Am Sonntag, um 19 Uhr gingen wir in Begleitung meines Sohns (5 J.) zum Schalter am Westeingang. Nach etlichem Durchfragen kamen wir am Schalter der Gästeliste an. Die Dame am Empfang war sichtlich überrascht, dass sie uns auf der Gästeliste fand. Wir erhielten unsere Bändchen. Endlich – dachte ich mir. Es wird ein schöner Sonntagabend. Aber weit gefehlt. Mein 5-jähriger Sohn stand nicht auf der Gästeliste! Obwohl es hieß, dass Kinder in dem Alter in Begleitung eines Erwachsenen kostenlos das Festival besuchen können, war er nicht namentlich angemeldet. Er hat nicht mal einen Ausweis mit 5 Jahren. Dennoch sollte bzw. musste er auch ein Bändchen haben (bei der Hertha kommt er so ins Olympiastadion hinein). Dies wurde ihm verwehrt, da sein Name nicht auf der Gästeliste stand. Die Hotline war nicht mehr erreichbar! Es gab keine Anstrengung, nicht einmal einen Ansatz, das Problem zu lösen. Wir könnten rein, aber mein Sohn mit seinen 5 Jahren sollte draußen bleiben. Es gab keine Anzeichen der Bereitschaft unseren Sonntagabend zu retten.
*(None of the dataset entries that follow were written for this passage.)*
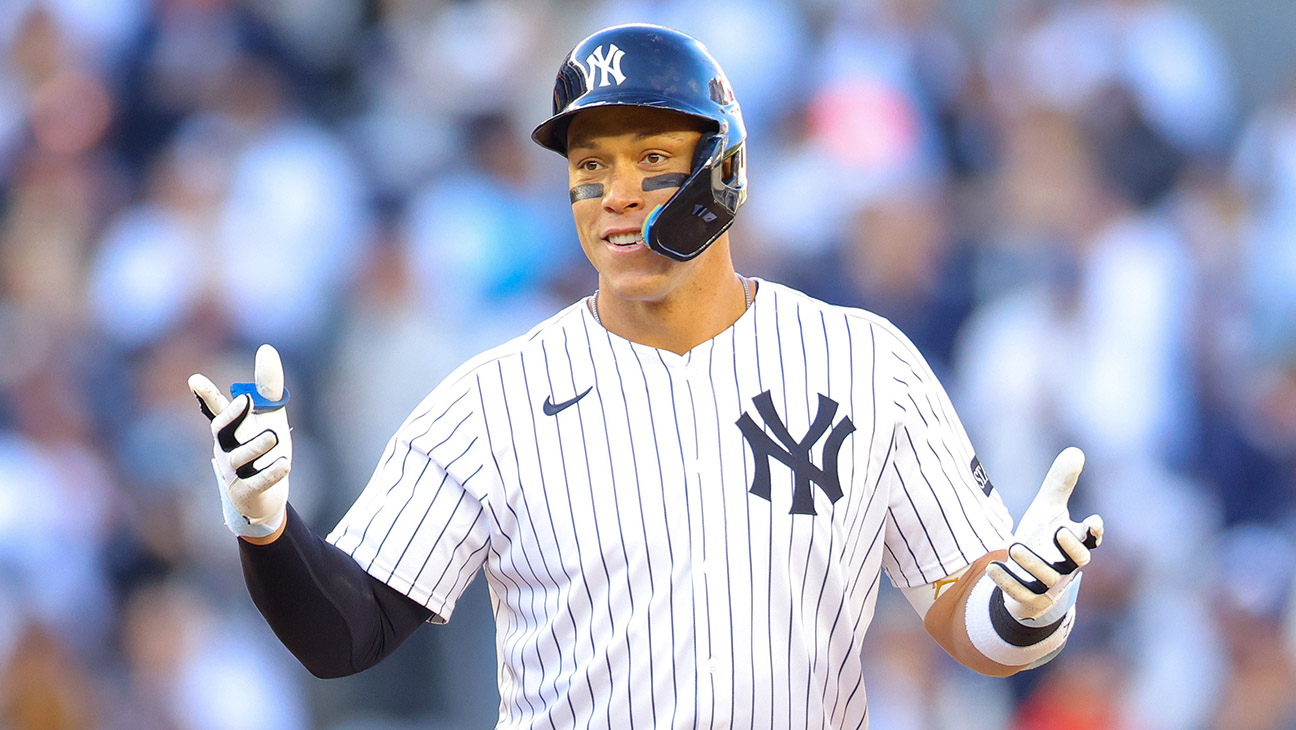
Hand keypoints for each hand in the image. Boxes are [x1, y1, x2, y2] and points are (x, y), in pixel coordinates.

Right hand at [189, 344, 292, 537]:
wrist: (266, 498)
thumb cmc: (263, 451)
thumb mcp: (270, 414)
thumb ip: (268, 385)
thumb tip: (266, 348)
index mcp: (230, 429)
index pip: (216, 409)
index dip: (206, 395)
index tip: (195, 379)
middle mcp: (227, 449)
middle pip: (222, 432)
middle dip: (231, 416)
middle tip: (245, 399)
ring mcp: (235, 473)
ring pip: (240, 459)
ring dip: (256, 446)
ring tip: (274, 436)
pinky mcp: (247, 493)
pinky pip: (256, 482)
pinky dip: (270, 473)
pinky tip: (285, 464)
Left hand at [986, 447, 1102, 620]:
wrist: (1028, 581)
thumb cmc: (1043, 541)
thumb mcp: (1048, 512)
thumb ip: (1059, 484)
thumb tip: (1076, 451)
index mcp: (1073, 545)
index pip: (1090, 540)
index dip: (1094, 533)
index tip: (1093, 523)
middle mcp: (1066, 566)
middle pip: (1078, 561)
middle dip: (1071, 548)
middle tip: (1060, 530)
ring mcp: (1049, 585)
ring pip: (1046, 579)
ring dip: (1032, 563)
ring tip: (1014, 546)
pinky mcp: (1029, 599)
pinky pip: (1020, 594)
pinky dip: (1007, 581)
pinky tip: (992, 568)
Das ist die Lollapalozza. 1000-de von Security-Kräften, große Werbung, Familienereignis, aber absolut menschenfeindlich, kompromiß- und toleranzlos. Für mich schlicht unglaubwürdig nach den gemachten Erfahrungen.

Ich habe mich selten so in die Irre geführt gefühlt. Alle beharrten auf ihrem Recht und auf ihrem Job. So werde ich es künftig auch machen, wenn ich als Anwohner von einem (kommerziellen) Ereignis betroffen sein werde. Oder was würdet Ihr mir raten?

Kommentar von Raúl

Ich wohne exakt gegenüber dem Perry’s Stage. Habe ein lautes WE hinter mir und mein Sohn, der morgen seinen ersten Schultag hat, konnte ich erst um 22 Uhr ins Bett bringen. Soviel zum Kontext.
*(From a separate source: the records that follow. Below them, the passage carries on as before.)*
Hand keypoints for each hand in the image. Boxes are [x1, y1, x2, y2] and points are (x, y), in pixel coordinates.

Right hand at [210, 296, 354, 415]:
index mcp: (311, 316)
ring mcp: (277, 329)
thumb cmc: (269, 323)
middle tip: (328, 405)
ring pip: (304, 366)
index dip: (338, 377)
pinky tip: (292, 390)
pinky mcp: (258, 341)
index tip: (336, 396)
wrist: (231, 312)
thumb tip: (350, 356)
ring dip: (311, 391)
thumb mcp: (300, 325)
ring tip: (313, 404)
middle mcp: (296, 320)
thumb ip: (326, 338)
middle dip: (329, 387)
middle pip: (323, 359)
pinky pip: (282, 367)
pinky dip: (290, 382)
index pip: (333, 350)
Im offiziellem Interview hieß es, dass die Anwohnen Hotline rund um die Uhr besetzt ist. In der Anwohnerinformation werde ich vom Anwohner- und Nachbarschaftsservice eingeladen mich mit diesem in Verbindung zu setzen.

„Wir werden uns umgehend um Ihr Anliegen kümmern” steht auf die Anwohnerinformation im Original.
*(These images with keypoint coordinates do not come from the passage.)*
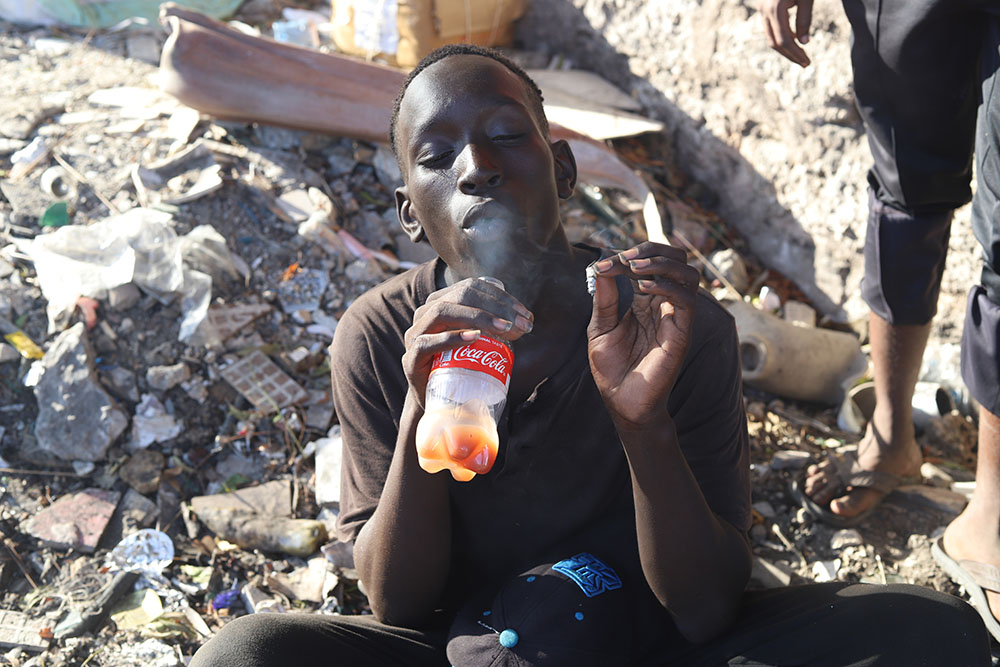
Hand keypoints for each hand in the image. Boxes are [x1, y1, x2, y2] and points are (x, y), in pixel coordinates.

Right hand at [402, 277, 532, 405]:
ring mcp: (415, 335)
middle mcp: (426, 313)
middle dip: (495, 307)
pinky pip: (427, 342)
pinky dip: (451, 337)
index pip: (472, 287)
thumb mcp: (480, 341)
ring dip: (477, 317)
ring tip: (504, 328)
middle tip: (520, 324)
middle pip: (461, 296)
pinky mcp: (411, 359)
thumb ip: (496, 327)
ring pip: (443, 312)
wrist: (441, 402)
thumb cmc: (463, 367)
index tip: (525, 314)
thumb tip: (527, 319)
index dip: (501, 297)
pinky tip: (474, 338)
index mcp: (442, 302)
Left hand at [587, 242, 699, 428]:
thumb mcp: (600, 327)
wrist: (621, 403)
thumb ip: (604, 298)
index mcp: (644, 301)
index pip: (648, 263)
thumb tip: (602, 264)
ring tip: (635, 267)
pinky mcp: (681, 333)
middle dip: (651, 250)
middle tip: (625, 258)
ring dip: (662, 263)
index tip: (603, 266)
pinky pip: (686, 300)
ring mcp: (675, 317)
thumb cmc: (612, 369)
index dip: (628, 256)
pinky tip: (644, 288)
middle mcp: (664, 305)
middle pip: (675, 260)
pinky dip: (667, 286)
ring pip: (687, 274)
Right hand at [759, 0, 813, 67]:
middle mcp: (765, 11)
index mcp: (775, 9)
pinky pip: (770, 28)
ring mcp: (762, 9)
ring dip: (785, 48)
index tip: (807, 62)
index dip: (795, 53)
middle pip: (774, 42)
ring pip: (770, 37)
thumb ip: (804, 19)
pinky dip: (781, 36)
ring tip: (800, 54)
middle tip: (805, 63)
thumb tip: (804, 43)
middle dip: (790, 55)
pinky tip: (794, 38)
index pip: (784, 39)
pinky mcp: (763, 7)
Am Samstag, 10.09.2016 rufe ich die Hotline um 21:20 an und frage nach Anwohnertickets. Nach Durchgabe der Personalien sollten 10 Minuten später diese am Osteingang abholbar sein. Trotz sofortigem Losgehen erreichten wir nach langem Marsch und langer Suche um 22:20 Uhr den Osteingang. Alle Schalter waren noch personell besetzt aber den Zugang zu den Schaltern verwehrte uns ein Securitiy Mann, der uns noch erzählte, dass er den ganzen Tag beschimpft, bespuckt und beleidigt worden ist. Also 1:40 Stunden vor dem offiziellem Ende bekamen wir keine Bändchen mehr. Auch ein Telefonat mit der Hotline und das direkte Gespräch zwischen Hotline und Security brachte keine Abhilfe. Wir mussten mit leeren Händen gehen. Dabei wurden noch um 23 Uhr Gäste zum Mainstage gelassen, die ihre Bändchen schon hatten. Aber als Anwohner muss man tolerant sein. Toleranz zu erwarten, das sollte man von der Lollapalozza hingegen vergessen. Das Bändchen sollten wir uns heute (am Sonntag) abholen. Dies würde aber auch am West-Eingang gehen. Wooow, dachte ich mir.

Kommentar von René

Hallo Raúl,

Krasse Story. Da hat wohl jemand gepennt und geschlampt und die anderen kriegen es nicht auf die Reihe. Ich kann ja verstehen, dass die Security da erst mal eine Unsauberkeit feststellt, die zu klären ist. Aber das hätte dann zwichen Security und Anwohnerservice binnen 15 Minuten geklärt sein müssen.

Wie auch immer: ich gebe der Presse mal einen Tipp auf dem Kommentar!

viele grüße,
rené

Bytheway: Du kannst hier gerne anonym kommentieren, kein Ding. Nachteil ist aber: auch ich kenne deine E-Mail-Adresse nicht, um dich im Zweifel zu kontaktieren, falls Presse interessiert ist. Schicke mir doch im Zweifel ne E-Mail.

Kommentar von JS

Soweit ich sehen konnte, wird es in der Presse eher so dargestellt, dass die Anwohner nur sehr wenig die Ersatzquartiere wollten.

Scheinbar will man alles bagatellisieren. Herrlich fand ich auch das Interview mit einer der Anwohnerinnen, die sich begeistert von dem Festival zeigte. Ok, auch dass gibt es.